**DATA EXCERPTS:**
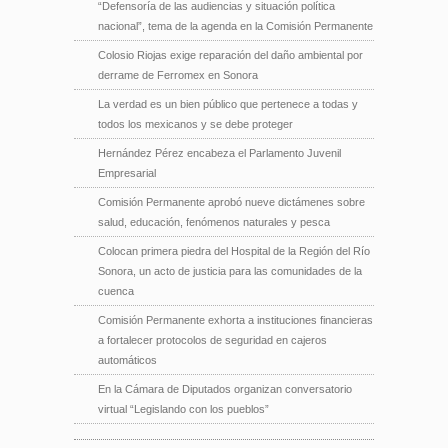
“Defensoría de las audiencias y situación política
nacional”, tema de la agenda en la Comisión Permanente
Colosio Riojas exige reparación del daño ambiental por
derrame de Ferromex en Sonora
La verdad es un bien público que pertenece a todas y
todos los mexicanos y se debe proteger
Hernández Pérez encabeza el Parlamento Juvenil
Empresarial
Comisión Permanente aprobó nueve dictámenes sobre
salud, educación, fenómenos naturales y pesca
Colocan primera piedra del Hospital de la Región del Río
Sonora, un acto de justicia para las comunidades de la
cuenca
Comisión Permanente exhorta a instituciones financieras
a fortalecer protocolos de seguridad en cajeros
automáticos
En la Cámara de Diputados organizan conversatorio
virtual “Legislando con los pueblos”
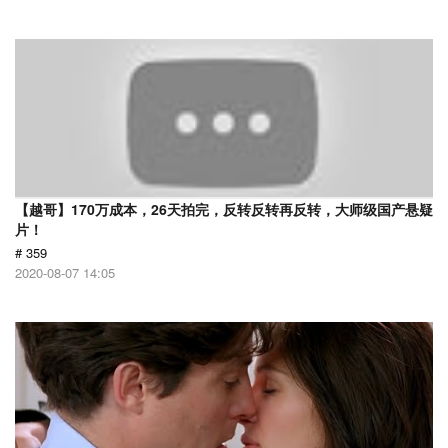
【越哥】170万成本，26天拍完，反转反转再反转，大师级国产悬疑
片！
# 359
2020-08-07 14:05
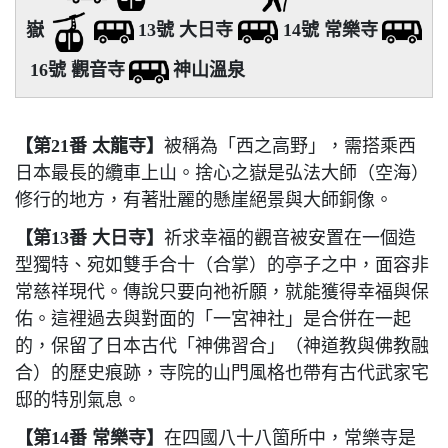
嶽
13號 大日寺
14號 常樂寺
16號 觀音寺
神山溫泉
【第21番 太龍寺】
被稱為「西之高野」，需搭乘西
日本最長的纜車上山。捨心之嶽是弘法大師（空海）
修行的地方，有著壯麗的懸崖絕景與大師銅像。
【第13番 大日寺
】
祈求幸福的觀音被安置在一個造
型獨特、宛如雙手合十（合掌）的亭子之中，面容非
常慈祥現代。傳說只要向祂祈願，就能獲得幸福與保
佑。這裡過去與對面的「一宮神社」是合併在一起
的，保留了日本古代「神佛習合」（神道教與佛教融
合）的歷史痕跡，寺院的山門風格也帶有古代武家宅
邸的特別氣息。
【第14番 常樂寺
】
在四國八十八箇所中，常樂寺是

* * *

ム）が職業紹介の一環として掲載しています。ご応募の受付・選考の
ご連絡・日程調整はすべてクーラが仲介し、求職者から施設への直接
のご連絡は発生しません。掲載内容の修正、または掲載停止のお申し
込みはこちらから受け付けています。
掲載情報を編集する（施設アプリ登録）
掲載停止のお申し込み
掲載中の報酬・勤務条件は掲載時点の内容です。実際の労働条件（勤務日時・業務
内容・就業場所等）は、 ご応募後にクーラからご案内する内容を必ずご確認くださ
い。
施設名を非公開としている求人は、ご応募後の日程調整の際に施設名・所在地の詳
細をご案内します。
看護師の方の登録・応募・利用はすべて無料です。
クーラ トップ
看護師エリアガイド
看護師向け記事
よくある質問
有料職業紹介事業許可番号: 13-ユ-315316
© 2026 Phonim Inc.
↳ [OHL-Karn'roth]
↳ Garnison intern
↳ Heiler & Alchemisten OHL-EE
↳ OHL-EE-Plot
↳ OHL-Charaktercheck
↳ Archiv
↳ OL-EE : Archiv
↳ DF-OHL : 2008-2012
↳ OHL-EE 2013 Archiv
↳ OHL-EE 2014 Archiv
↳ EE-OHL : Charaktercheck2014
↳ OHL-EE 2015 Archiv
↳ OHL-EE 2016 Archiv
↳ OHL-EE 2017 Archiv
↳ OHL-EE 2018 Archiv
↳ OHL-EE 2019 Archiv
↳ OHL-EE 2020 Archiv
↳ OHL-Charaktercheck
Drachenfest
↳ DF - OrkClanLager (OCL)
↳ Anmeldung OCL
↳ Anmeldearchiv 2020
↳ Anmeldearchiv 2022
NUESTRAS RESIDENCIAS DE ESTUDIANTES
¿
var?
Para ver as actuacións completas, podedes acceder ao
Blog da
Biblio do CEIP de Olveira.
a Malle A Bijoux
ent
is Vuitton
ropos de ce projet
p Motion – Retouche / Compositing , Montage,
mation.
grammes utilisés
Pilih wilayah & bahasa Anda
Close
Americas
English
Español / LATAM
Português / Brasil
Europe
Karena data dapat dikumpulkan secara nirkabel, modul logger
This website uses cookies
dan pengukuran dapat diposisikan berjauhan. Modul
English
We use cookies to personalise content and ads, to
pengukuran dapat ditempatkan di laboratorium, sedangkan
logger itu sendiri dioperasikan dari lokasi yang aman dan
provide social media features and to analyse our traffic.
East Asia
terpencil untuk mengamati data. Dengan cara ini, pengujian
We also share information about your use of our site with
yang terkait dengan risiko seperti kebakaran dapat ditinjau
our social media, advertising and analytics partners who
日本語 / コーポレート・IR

**WHAT TO WORK ON:**
From the listing above, the lines starting with the one that has "Biblio do CEIP de Olveira." and running through the one that has "日本語 / コーポレート・IR" should be copied exactly, ends included.

**FINISHED TASK:**
Biblio do CEIP de Olveira.
a Malle A Bijoux
ent
is Vuitton
ropos de ce projet
p Motion – Retouche / Compositing , Montage,
mation.
grammes utilisés
Pilih wilayah & bahasa Anda
Close
Americas
English
Español / LATAM
Português / Brasil
Europe
Karena data dapat dikumpulkan secara nirkabel, modul logger
This website uses cookies
dan pengukuran dapat diposisikan berjauhan. Modul
English
We use cookies to personalise content and ads, to
pengukuran dapat ditempatkan di laboratorium, sedangkan
logger itu sendiri dioperasikan dari lokasi yang aman dan
provide social media features and to analyse our traffic.
East Asia
terpencil untuk mengamati data. Dengan cara ini, pengujian
We also share information about your use of our site with
yang terkait dengan risiko seperti kebakaran dapat ditinjau
our social media, advertising and analytics partners who
日本語 / コーポレート・IR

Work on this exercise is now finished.